The functions of all these parts have been fairly ascertained. That of the marginal spines is of a mechanical nature, and perhaps entirely so, as they are neither sensitive nor glandular, and do not seem to possess any separate or spontaneous motion. The sensitive filaments, on the contrary, are eminently sensitive. Their apices are sometimes divided into two or three points, and, from apex to base, it is impossible to touch them, ever so lightly, without at once acting on the lobes of the leaf and causing them to close. These sentinel filaments, although so sensitive to a slight touch, are less sensitive to prolonged pressure. This difference between the filaments in Dionæa and the glands of Drosera relates to the different habits of the two plants. It has been seen how a slight prolonged pressure acts on the Sundew; but in the Dionæa there is no viscid secretion to detain the insect, which must be caught at once by the rapid closing of the lobes, simultaneously with the slightest touch; for the filaments neither secrete nor absorb, and are, in fact, purely sentinels. The tentacles of Drosera when excited become inflected and aggregated, but this property does not extend to the Dionæa filaments. Drops of water falling on them will not cause the lobes to close, nor blowing upon them strongly. Hence the sentinels are not likely to give a false alarm at a shower of rain or a gale of wind. Neither did the rays of the sun, when concentrated upon the filaments to such a degree as to cause them to be scorched and discoloured, produce any movement.
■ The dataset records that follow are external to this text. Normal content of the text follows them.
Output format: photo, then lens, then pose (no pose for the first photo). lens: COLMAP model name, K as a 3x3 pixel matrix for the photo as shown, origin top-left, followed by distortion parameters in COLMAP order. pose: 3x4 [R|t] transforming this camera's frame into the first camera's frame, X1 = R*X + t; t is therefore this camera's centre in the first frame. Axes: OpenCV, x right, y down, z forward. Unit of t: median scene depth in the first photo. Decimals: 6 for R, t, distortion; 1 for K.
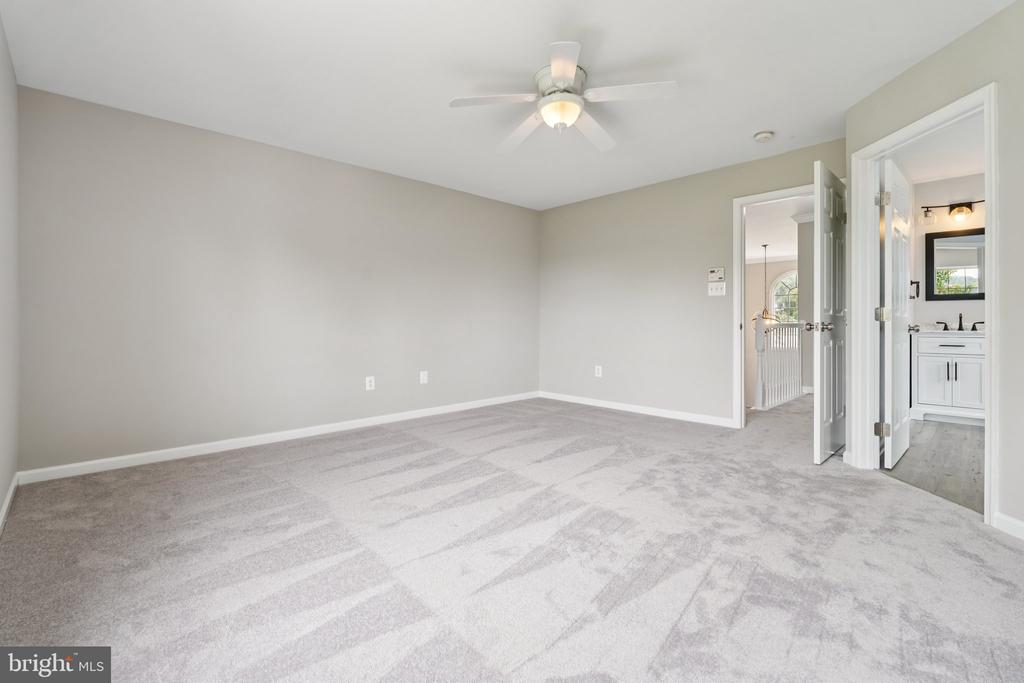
lens RADIAL K [[464.5, 0, 521.3], [0, 464.5, 331.2], [0, 0, 1]] dist [-0.004142, -0.000297]
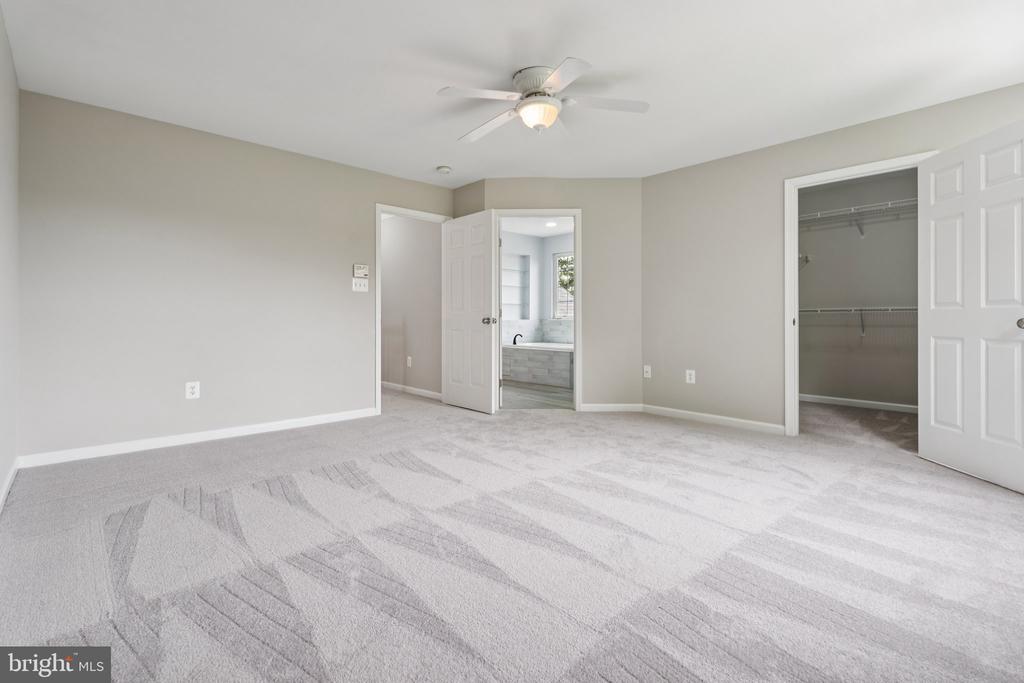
lens RADIAL K [[464.5, 0, 504.9], [0, 464.5, 321.0], [0, 0, 1]] dist [-0.004142, -0.000297]
pose [[0.019228, 0.000404, 0.999815, -0.625297], [0.011498, 0.999934, -0.000625, -0.007484], [-0.999749, 0.011507, 0.019222, 0.688780]]
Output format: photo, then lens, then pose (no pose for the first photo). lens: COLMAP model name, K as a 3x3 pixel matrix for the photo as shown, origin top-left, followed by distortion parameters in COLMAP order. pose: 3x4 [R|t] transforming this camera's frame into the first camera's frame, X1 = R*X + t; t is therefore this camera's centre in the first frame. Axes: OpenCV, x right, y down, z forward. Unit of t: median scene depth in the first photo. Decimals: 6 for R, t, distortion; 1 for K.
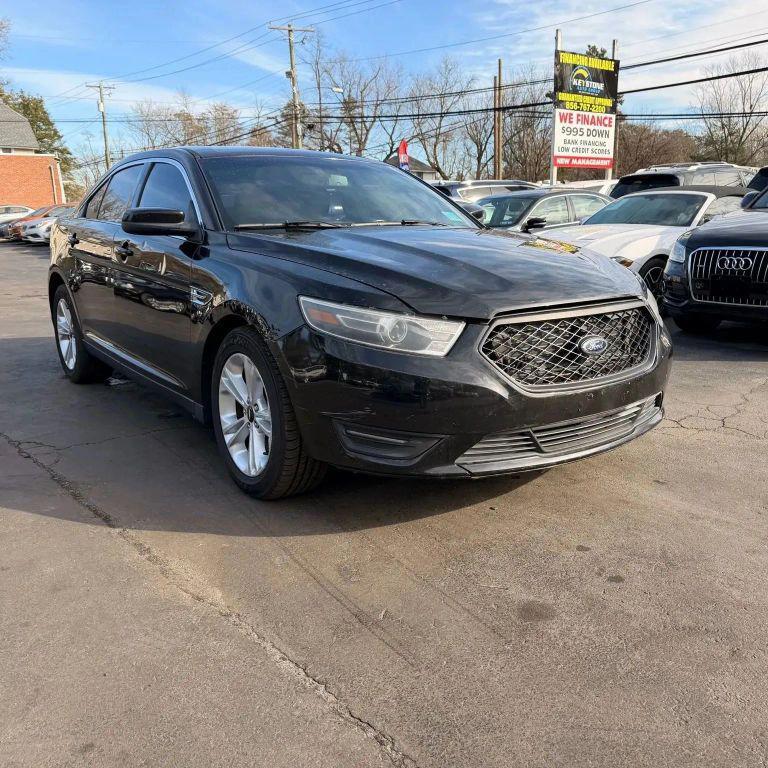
lens RADIAL K [[726.9, 0, 426.2], [0, 726.9, 387.5], [0, 0, 1]] dist [-0.000632, 0.000000]
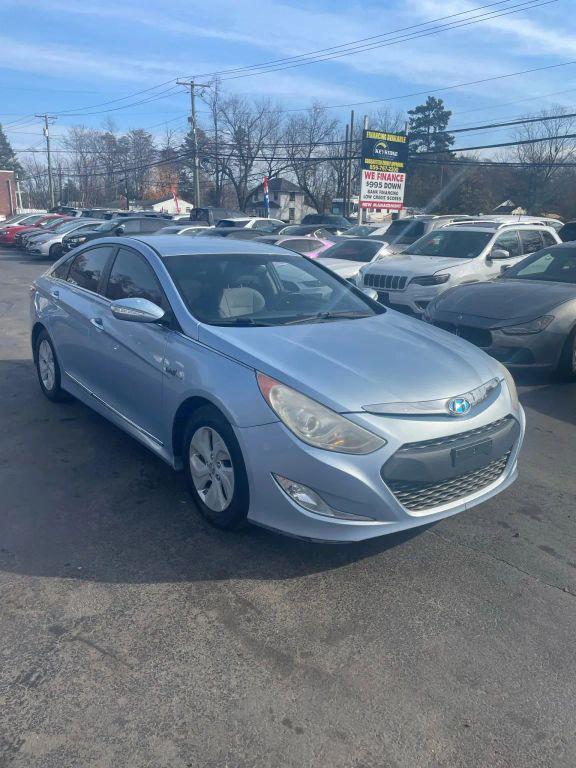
lens RADIAL K [[583.2, 0, 289.5], [0, 583.2, 382.2], [0, 0, 1]] dist [0.050687, -0.071714]
pose [[0.999052, 0.042113, -0.010987, 0.056346], [-0.041733, 0.998592, 0.032747, 0.017754], [0.012350, -0.032257, 0.999403, -0.202946]]
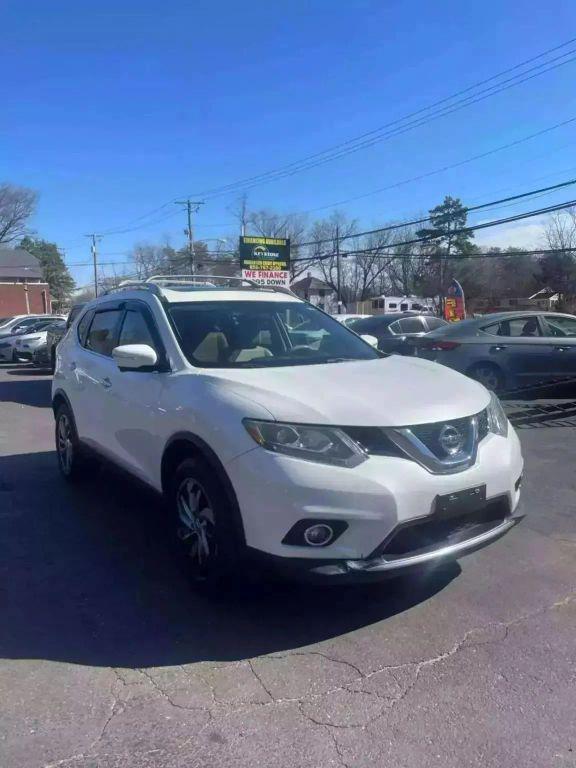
lens RADIAL K [[583.2, 0, 287.4], [0, 583.2, 386.3], [0, 0, 1]] dist [0.050687, -0.071714]
pose [[0.988388, 0.017275, -0.150965, 0.460558], [-0.034653, 0.992962, -0.113254, 0.034996], [0.147946, 0.117171, 0.982030, -0.270974]]
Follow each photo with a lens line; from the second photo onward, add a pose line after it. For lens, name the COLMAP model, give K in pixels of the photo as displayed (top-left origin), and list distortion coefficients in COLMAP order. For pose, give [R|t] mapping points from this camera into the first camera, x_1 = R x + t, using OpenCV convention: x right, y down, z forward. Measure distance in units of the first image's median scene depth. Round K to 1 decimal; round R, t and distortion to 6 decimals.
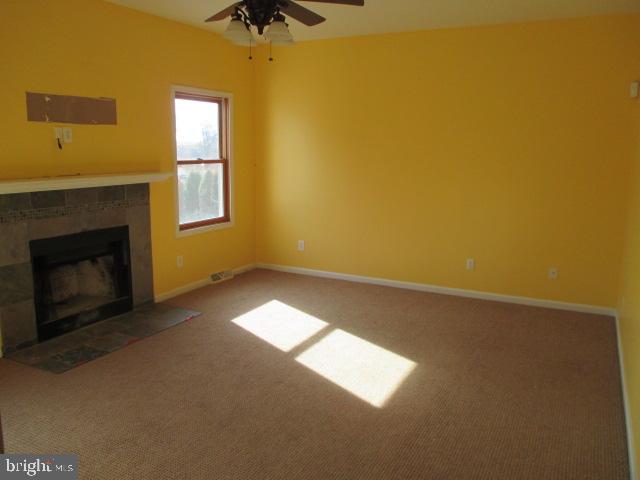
lens RADIAL K [[532.0, 0, 320.9], [0, 532.0, 241.5], [0, 0, 1]] dist [-0.012852, 0.026728]
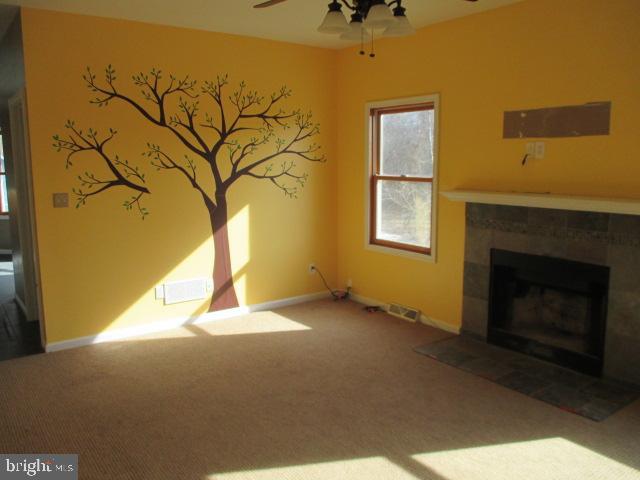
lens RADIAL K [[532.0, 0, 306.1], [0, 532.0, 237.8], [0, 0, 1]] dist [-0.012852, 0.026728]
pose [[-0.442277, 0.128686, -0.887598, 0.585065], [-0.164454, 0.961238, 0.221307, -0.199942], [0.881672, 0.243848, -0.403971, 1.098871]]
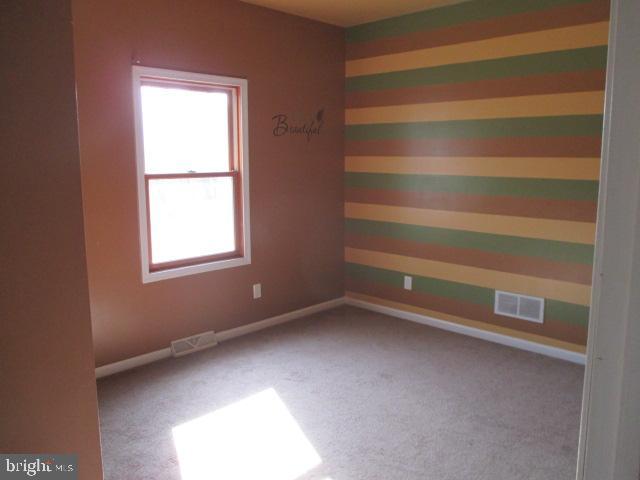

The minute glands with which the surface of the leaves is studded have the power of secretion and absorption, but they do not secrete until excited by the presence of animal matter. Other objects placed upon the glands will remain quite dry; but, if a fragment of meat, or a crushed fly, is placed on the surface of the expanded lobes after a time the glands will secrete freely. If the lobes are made to close over an insect, then the glands of the whole surface secrete copiously. Two or three instances are given by Mr. Darwin in proof of this: "On one occasion when a leaf was cut open, on which a small cube of albumen had been placed forty-five hours before, drops rolled off the leaf. On another occasion in which a leaf, with an enclosed bit of roast meat, spontaneously opened after eight days, there was so much secretion in the furrow over the midrib that it trickled down. A large crushed fly was placed on a leaf from which a small portion at the base of one lobe had previously been cut away so that an opening was left, and through this the secretion continued to run down the foot-stalk during nine days—that is, for as long a time as it was observed."